Thursday, April 2, 2009

Palisades Best Bitter

This beer kicks off another round of three batches using a select yeast strain. Each successive beer style will get stronger and/or darker. As with the previous Scottish ales, here we have some Bitters. I've chosen London ESB yeast because it gives a clean flavor, the beer's taste stands up to some aging, and it flocculates extremely well leaving a super clear beer.
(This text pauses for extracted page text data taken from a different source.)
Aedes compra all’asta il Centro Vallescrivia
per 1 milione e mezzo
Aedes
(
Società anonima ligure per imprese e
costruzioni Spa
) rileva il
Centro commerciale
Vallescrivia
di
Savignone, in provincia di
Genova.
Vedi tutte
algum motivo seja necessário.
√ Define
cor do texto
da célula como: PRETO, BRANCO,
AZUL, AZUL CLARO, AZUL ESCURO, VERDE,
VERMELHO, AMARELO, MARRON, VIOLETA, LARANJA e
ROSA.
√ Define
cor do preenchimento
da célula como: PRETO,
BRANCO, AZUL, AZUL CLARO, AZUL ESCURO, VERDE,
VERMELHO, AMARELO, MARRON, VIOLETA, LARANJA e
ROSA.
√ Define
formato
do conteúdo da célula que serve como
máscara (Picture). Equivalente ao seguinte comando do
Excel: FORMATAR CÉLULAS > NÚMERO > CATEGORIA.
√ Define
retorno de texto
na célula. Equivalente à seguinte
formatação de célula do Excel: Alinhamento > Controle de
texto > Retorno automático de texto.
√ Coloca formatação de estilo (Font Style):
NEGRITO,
I was originally going to keep it strictly British in nature, but things began to change...and for the better I think. I took into consideration some really good brews from last year (Sterling Moon, Rhino Rye, and Ordinary Bitter) and it gradually took on an American influence. After visiting with Half Acre's brewer, I found that the bittering approach would have to change a bit to highlight a more clean bitterness with a moderate hop flavor. I also went with a flavor/aroma hop variety I've never used before which should give the beer a somewhat American/UK hybrid taste. For the style, this one might be hoppier in the nose, but it's not a super aromatic variety.

The brewday went as well as could be expected. I really liked how the Palisade hops smelled at 10 minutes. The hop blend at knock-out should be good. Most of the batch will be put into 2 kegs, each with a different small dose of keg hops. 10 gallons of another session ale will be just the ticket for some upcoming events.

Palisades Best Bitter

7.0 lbs. Organic 2-Row
3.0 lbs. Belgian Pils
.70 lbs. UK Crystal 40L
.70 lbs. Crystal Rye
.75 lbs. Belgian Biscuit
.50 lbs. Belgian Aromatic
.50 lbs. Belgian Candy Sugar

1.10 oz. Kent Golding, 4.5%, pellet, 75min
2.75 oz. Palisade, 6.7%, pellet, 10min
0.25 oz. Kent Golding, 4.5%, pellet, KO
0.25 oz. Palisade, 6.7%, pellet, KO

Keg Hops
3 gallon: .25 oz. Kent Golding & .25 oz. Palisade
5 gallon: .80 oz. Palisade .40 oz. Kent Golding

Wyeast 1968: London ESB

Brew Day Stats

Brewed: 4/2/09
Kegged/Bottle: 4/9/09

Water Adjustment:
Strike: 1.25 tsp Gypsum, .75 tsp acid blend, .5 tsp Chalk
2nd Sparge: 1 tsp CaCl, .5 tsp Gypsum, .5 tsp Chalk

H2O/Grain Ratio: 1.5 qt/lb
Mash Ph: 5.4
Sacch. Rest Temp/Time: 152°F/60min
Mash Out Temp/Time: n/a
1st Batch Vol/SG: 6.25gal/1.041

2nd Batch Sparge H2OTemp/MashTemp: 180°F/171°F
2nd Batch Vol/SG: 6.25gal/1.014

Pre-Boil Vol: 12.5 gallons
Pre-Boil SG: 1.030
Boil Time: 75+min
Post-Boil Vol: 10 gallons
Mash Efficiency: 80%

OG: 1.036
IBU: 27
Color/SRM: Golden-Copper/9
Ferment Temp: 66°F with diacetyl rest

FG: 1.014
ABW: 2.31%
ABV: 2.88%


Ryan said...

I wouldnt say that 1968 gives a clean flavor, its very fruity and is exactly what youd want/expect in a bitter

1968 is my "house strain", makes awesome IPA's, and drops out super fast leaving a peanut butter sludge in the bottom of your fermentor

seeandyspin said...

i see you adjusted the water; do you do this every batch / how is chicago lake water in general? (again from a beginner here)

Ted Danyluk said...

I guess so, fruity sounds about right. My only experience was with some fairly dark ambers last year. I still thing their is a clean quality, and perhaps it is simply the clarity of the beer that skews my perception. I'm looking forward to this beer because the malts aren't so sweet or dark, and it will allow the malt/yeast "fruitiness" to come through. With all the hops in there, and maybe a touch more in the keg, for the relatively low %, this should have a lot going on.

I do adjust my water pretty much every brew. I guess my beer has always tasted better with the calcium additions (Gypsum and/or CaCl), salts (Epsom, Kosher), and some acid blend for the lighter worts.

Chicago water is pretty good, and suited for the darker ales, so some hardening is beneficial.

Adding salts to beer is much like adding salt to food, it accentuates the flavor to a degree. Play around and compare your beers with and without water treatment.